Saat mengawali kata sambutannya, Kepala Negara menekankan terkait urgensi reformasi sistem pelayanan administrasi kependudukan di Indonesia.
"Hal ini penting diperhatikan bersama karena pelayanan administrasi kependudukan sangat bertentangan langsung dengan kebutuhan rakyat. Bagi rakyat kepemilikan KTP dan kartu keluarga, sangat dibutuhkan karena digunakan dalam mengakses setiap layanan publik," ujar Jokowi.
Jokowi menerangkan, KTP selalu digunakan dalam proses administrasi. Di antaranya untuk pemasangan listrik, pembukaan rekening di bank, hingga untuk melamar pekerjaan.
Selanjutnya Jokowi meminta pada Kementerian Dalam Negeri untuk mempercepat pendistribusian Kartu Tanda Penduduk berbasis elektronik.
"Untuk itu yang pertama saya minta agar dilakukan percepatan pelayanan KTP elektronik, sehingga semua warga negara mendapatkan pelayanan yang cepat dari negara, jangan sampai rakyat menunggu lama," kata Jokowi.
Selain itu, Jokowi meminta pada Menteri Dalam Negeri Tjahjo Kumolo untuk membuat payung hukum yang mengatur terkait pembuatan e-KTP.
Presiden berharap proses pembuatan e-KTP dapat selesai kurang dari satu hari.
"Mungkin dibuat Permendagri yang langsung dibatasi waktunya selesai e-KTP nya berapa hari, syukur berapa jam. Kalau ada peraturan menterinya akan di bawah akan pelayanan e-KTP akan lebih cepat dan bila perlu juga dilakukan strategi jemput bola," kata Jokowi.
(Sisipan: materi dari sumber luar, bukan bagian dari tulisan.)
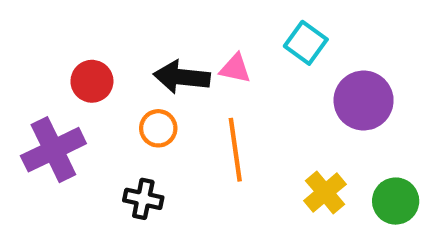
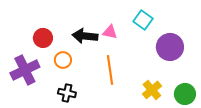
orange circle: (158, 128) -> (63, 60), moved

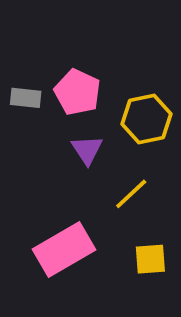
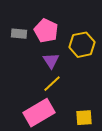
yellow line: (131, 194) -> (52, 84), moved

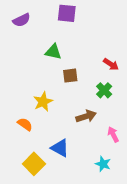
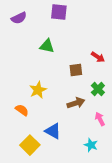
brown square: (70, 76) -> (76, 70), moved
green cross: (104, 90) -> (98, 89), moved

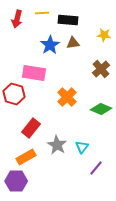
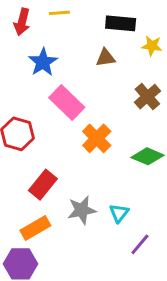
black rectangle: (68, 20) -> (121, 23), moved
blue star: (50, 45) -> (43, 62), moved
pink rectangle: (34, 73) -> (67, 103), moved, turned 35
gray star: (57, 145) -> (82, 210), turned 30

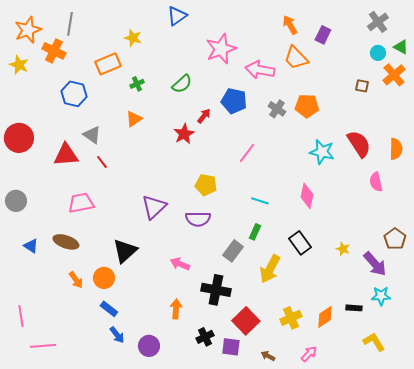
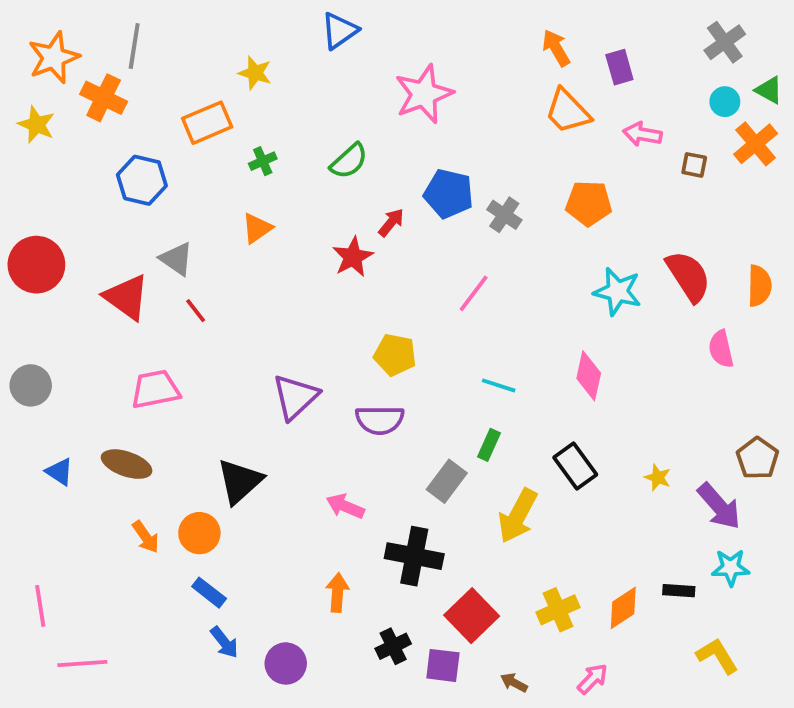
purple rectangle: (323, 35) -> (619, 67), turned -42
pink arrow: (260, 70) -> (642, 134), moved, size x0.7
gray cross: (277, 109) -> (504, 215), moved
red triangle: (66, 155) -> (127, 297), turned 40

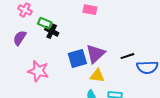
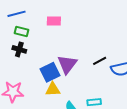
green rectangle: (45, 23) -> (22, 32), moved
yellow triangle: (97, 76) -> (53, 89), moved

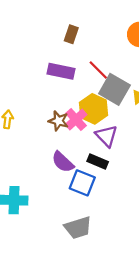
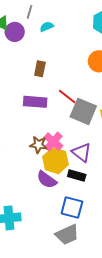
yellow hexagon: (94, 109) -> (56, 161), moved
blue square: (82, 183) -> (72, 208), moved

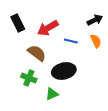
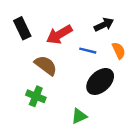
black arrow: (95, 20) -> (104, 25), moved
black ellipse: (64, 71) -> (100, 81), moved, turned -30
green triangle: (52, 94) -> (79, 116), moved

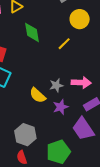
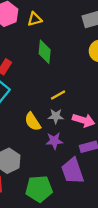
yellow line: (64, 44) -> (58, 95), moved

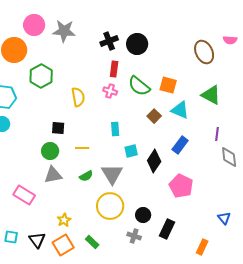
"Terutama di wilayah-wilayah yang akses ke pemerintahan ini sangat jauh dan sulit terjangkau karena kendala geografis," Jokowi menambahkan.
Untuk poin yang kedua Jokowi minta agar sistem identitas tunggal bisa segera terwujud.
"Yang ditopang data dan informasi administrasi kependudukan yang ada dan terintegrasi," kata dia.
Jokowi didampingi Wakil Presiden Jusuf Kalla.
Ratas hari ini dihadiri Sekretaris Kabinet Pramono Anung, Menteri Dalam Negeri Tjahjo Kumolo, Menteri Komunikasi dan Informatika Rudiantara, Menteri Hukum dan Hak Asasi Manusia Yasonna Hamonangan Laoly, Menteri Agama Lukman Hakim Saifuddin, Menteri Koordinator Politik Hukum dan Keamanan Wiranto, dan Jaksa Agung M. Prasetyo.